### Quoted passage
++++++++++++++++++++

Saturday, 1 May 2004

Joseph Heller: God Knows (1984)

Edition: Black Swan, 1985
Review number: 1235

Even for the most dedicated Heller fan, and the impact of Catch 22 created vast numbers of them, his second and third novels are frequently heavy going. But then eventually (over twenty years into his career, for he was never a particularly prolific novelist) came God Knows - immediately accessible, hilariously funny and wickedly subversive.

The idea behind God Knows is simple. David, King of Israel, author of the psalms, recounts his life while on his deathbed, in the voice of a twentieth century American Jewish patriarch. To work, this has to be done extremely well, as is it no easy thing to write a narration that convincingly comes across as being from the mind of a man recognised as one of the greatest poets in history.

++++++++++++++++++++

### Task requirements
(1) Please copy the part of the God Knows review between "Joseph Heller: God" and "poets in history.", inclusive.
(2) Render this sentence from the God Knows review in Spanish: "David, King of Israel, author of the psalms, recounts his life while on his deathbed, in the voice of a twentieth century American Jewish patriarch."

++++++++++++++++++++

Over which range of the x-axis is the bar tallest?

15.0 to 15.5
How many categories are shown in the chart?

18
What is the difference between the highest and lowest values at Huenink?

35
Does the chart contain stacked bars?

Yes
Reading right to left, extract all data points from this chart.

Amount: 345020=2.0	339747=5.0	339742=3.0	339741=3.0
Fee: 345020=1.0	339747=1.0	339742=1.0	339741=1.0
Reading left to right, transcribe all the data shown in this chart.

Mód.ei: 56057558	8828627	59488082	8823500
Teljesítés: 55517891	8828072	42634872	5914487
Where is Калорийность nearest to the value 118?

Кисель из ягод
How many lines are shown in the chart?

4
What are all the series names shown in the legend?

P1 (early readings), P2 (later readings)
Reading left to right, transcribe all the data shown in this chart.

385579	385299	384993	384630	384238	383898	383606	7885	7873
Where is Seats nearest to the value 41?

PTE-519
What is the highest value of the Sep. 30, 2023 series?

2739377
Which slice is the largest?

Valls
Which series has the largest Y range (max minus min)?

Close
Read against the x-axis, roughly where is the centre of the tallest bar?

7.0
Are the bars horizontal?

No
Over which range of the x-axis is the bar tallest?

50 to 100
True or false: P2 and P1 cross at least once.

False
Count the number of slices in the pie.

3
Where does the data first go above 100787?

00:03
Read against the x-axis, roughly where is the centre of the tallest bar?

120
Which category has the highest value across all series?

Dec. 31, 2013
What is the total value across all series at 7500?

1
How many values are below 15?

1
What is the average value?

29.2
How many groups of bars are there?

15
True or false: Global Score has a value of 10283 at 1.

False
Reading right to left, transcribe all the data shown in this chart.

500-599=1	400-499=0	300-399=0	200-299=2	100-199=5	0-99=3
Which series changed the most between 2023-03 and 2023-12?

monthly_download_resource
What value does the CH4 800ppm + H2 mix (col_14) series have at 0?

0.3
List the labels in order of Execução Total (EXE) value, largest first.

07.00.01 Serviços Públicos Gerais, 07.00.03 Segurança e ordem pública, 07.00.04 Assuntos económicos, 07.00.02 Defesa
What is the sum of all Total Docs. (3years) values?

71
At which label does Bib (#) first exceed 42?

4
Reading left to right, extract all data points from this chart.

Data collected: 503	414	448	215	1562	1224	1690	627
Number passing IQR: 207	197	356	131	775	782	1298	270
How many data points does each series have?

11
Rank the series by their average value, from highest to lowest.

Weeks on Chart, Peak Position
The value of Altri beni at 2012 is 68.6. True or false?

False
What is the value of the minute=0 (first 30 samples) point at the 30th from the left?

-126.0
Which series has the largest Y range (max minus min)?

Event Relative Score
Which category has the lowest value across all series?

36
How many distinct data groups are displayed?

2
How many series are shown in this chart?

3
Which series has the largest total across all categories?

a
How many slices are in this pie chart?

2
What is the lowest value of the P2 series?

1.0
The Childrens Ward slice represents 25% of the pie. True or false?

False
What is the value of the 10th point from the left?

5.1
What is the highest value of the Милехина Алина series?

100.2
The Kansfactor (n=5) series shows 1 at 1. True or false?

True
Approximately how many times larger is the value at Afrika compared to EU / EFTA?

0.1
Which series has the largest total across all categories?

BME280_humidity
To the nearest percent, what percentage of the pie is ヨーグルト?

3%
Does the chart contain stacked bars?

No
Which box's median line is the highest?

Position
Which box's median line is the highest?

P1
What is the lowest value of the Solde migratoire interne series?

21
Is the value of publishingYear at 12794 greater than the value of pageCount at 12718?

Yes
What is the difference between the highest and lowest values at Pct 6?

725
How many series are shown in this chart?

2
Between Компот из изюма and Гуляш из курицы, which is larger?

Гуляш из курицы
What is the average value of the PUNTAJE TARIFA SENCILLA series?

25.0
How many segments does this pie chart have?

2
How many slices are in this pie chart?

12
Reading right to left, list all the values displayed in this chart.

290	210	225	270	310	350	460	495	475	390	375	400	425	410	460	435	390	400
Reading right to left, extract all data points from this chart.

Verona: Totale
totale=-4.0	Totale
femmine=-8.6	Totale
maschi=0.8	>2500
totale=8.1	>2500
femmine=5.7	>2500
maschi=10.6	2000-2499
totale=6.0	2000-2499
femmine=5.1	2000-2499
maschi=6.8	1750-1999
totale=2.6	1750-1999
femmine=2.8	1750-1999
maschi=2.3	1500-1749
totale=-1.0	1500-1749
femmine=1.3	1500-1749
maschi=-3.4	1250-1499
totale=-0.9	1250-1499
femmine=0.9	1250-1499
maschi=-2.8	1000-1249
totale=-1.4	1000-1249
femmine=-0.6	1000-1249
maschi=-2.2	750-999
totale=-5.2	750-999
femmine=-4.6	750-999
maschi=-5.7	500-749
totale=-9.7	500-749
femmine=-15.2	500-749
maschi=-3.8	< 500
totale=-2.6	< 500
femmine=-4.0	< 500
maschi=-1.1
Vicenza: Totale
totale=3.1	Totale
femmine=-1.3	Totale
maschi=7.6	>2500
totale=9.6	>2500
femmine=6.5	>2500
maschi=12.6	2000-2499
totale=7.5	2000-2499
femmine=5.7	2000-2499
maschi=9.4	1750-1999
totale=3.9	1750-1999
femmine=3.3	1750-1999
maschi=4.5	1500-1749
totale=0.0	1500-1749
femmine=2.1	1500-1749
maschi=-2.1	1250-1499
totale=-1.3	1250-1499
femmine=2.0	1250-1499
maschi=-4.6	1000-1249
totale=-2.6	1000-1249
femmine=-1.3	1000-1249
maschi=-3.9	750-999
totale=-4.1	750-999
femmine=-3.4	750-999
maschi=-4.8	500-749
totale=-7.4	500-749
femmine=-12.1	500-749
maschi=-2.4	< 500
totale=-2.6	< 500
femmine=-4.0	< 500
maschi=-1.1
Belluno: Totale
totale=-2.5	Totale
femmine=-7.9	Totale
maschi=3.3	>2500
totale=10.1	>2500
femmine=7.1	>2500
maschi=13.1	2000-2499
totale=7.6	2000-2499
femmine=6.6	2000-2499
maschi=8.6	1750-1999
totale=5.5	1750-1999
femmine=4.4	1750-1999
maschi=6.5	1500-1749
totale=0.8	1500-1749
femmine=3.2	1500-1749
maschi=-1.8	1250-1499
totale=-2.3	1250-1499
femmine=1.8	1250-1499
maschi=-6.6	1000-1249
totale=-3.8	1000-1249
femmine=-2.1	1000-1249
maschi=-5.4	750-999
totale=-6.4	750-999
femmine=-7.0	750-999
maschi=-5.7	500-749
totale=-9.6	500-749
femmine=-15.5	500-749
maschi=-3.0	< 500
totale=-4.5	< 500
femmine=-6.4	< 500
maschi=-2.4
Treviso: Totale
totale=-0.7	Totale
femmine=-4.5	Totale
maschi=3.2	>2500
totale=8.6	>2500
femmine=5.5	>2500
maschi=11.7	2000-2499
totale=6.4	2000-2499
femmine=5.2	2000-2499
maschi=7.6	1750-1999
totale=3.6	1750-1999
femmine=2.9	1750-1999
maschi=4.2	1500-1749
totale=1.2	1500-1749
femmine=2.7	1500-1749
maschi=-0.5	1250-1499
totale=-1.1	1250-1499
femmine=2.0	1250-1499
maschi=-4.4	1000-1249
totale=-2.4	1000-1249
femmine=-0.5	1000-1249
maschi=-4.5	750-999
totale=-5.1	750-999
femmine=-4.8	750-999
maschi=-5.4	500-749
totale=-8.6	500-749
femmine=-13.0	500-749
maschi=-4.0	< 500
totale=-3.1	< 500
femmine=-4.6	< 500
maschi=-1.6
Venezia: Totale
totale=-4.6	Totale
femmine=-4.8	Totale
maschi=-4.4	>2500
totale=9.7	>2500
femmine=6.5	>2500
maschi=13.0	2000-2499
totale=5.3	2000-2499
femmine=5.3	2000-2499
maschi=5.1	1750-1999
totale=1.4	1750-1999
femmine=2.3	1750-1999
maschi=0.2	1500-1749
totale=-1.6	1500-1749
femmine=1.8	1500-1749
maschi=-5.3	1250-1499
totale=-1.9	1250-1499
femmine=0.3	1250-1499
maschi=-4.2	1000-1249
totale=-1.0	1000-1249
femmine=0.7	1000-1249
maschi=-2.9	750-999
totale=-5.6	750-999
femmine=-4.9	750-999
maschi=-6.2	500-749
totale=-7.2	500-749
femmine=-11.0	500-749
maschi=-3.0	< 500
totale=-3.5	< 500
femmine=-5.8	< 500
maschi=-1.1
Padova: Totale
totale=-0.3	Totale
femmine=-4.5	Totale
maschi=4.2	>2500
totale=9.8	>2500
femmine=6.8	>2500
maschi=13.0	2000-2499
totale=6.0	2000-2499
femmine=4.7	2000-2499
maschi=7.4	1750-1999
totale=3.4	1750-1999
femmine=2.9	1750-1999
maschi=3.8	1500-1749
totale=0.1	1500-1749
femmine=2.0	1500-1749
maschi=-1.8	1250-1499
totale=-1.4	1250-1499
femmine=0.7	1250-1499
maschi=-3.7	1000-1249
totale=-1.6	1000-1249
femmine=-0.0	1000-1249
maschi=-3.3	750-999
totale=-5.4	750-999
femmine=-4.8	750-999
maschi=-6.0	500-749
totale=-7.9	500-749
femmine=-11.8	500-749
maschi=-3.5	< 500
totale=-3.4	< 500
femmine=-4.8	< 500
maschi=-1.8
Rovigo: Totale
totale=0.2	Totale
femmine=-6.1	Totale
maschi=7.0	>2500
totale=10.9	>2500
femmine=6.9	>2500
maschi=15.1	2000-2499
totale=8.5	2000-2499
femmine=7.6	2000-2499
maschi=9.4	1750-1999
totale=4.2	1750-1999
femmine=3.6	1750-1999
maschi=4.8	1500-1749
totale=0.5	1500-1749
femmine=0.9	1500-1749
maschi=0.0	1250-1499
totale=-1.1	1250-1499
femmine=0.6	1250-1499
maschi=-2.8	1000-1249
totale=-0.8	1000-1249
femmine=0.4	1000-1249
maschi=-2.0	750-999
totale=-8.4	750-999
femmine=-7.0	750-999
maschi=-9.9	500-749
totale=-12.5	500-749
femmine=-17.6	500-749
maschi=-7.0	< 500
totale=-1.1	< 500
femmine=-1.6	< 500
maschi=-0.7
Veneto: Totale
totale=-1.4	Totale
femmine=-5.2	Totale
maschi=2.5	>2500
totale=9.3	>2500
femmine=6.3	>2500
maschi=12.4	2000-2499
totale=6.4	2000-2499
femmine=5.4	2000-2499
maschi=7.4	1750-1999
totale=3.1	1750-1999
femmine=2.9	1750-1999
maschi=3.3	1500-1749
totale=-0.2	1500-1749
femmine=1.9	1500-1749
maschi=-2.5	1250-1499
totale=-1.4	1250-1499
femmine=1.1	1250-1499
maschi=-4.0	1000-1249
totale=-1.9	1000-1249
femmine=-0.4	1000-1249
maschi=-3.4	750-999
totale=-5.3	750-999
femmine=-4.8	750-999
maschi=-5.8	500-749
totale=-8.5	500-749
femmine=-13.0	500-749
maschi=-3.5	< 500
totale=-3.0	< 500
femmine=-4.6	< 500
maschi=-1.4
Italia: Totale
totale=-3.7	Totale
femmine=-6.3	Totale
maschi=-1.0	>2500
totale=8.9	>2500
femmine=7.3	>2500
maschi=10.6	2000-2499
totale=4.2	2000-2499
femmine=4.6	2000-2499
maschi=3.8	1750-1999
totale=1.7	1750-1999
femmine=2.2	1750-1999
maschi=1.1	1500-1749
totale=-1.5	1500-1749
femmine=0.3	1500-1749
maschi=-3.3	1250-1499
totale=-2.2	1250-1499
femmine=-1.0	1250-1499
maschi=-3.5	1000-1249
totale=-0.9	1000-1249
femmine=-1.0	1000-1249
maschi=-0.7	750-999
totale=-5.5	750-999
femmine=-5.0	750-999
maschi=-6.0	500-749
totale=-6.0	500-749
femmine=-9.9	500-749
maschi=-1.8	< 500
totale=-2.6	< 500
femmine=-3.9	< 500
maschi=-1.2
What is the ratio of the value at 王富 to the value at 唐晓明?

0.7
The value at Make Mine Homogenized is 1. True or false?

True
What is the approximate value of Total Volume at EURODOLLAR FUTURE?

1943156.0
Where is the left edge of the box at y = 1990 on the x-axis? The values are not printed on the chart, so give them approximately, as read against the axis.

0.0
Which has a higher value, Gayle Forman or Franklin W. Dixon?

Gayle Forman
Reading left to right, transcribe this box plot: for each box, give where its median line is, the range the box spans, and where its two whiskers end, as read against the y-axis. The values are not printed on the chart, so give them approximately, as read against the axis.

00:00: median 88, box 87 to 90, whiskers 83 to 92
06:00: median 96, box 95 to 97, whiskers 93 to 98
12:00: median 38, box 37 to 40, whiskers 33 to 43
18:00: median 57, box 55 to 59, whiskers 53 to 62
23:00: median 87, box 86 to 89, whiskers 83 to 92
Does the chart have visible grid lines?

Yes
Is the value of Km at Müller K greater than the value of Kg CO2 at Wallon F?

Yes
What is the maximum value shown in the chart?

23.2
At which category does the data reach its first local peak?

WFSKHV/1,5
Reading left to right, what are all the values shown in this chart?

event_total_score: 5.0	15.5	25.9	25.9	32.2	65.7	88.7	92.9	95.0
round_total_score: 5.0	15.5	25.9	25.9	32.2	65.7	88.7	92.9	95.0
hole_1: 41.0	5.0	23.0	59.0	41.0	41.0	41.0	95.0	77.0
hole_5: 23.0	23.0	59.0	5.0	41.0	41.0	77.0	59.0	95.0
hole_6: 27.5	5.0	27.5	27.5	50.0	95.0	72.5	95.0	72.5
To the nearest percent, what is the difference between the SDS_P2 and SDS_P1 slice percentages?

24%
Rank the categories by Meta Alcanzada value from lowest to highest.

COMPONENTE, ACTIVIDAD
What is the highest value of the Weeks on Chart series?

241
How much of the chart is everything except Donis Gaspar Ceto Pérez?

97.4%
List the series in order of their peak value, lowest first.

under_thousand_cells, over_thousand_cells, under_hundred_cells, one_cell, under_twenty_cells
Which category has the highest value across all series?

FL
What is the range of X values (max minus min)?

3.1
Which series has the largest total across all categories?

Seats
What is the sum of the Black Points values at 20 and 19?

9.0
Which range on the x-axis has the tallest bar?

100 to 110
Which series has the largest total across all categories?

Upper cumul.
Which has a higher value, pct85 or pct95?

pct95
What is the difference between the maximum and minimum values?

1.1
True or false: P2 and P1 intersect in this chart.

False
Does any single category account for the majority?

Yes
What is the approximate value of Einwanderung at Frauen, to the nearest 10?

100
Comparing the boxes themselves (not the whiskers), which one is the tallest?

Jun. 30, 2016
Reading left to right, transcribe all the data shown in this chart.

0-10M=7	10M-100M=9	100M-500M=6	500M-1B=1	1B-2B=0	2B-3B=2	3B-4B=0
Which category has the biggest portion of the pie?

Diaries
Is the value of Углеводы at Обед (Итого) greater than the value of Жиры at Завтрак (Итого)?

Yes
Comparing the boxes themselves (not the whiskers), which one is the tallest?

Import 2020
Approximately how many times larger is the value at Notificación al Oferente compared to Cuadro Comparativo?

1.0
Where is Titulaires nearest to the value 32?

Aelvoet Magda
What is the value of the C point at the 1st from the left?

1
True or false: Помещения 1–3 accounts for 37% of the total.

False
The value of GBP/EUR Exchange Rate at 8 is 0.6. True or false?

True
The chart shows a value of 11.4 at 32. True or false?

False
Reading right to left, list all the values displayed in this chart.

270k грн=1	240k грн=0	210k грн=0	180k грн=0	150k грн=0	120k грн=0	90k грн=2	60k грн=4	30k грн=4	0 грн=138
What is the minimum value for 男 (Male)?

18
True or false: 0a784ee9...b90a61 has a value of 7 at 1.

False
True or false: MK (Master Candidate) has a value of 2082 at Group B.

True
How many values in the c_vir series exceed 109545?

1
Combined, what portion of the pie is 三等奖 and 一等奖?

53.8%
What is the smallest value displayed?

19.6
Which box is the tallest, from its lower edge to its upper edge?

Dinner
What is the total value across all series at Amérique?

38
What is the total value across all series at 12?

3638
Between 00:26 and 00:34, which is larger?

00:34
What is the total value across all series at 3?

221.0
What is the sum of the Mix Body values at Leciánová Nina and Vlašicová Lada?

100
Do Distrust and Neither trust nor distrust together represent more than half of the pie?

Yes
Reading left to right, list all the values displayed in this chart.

++++++++++++++++++++

### Answers by item
(1)
Joseph Heller: God Knows (1984)

Edition: Black Swan, 1985
Review number: 1235

Even for the most dedicated Heller fan, and the impact of Catch 22 created vast numbers of them, his second and third novels are frequently heavy going. But then eventually (over twenty years into his career, for he was never a particularly prolific novelist) came God Knows - immediately accessible, hilariously funny and wickedly subversive.

The idea behind God Knows is simple. David, King of Israel, author of the psalms, recounts his life while on his deathbed, in the voice of a twentieth century American Jewish patriarch. To work, this has to be done extremely well, as is it no easy thing to write a narration that convincingly comes across as being from the mind of a man recognised as one of the greatest poets in history.

(2) David, rey de Israel, autor de los salmos, relata su vida mientras yace en su lecho de muerte, con la voz de un patriarca judío estadounidense del siglo veinte.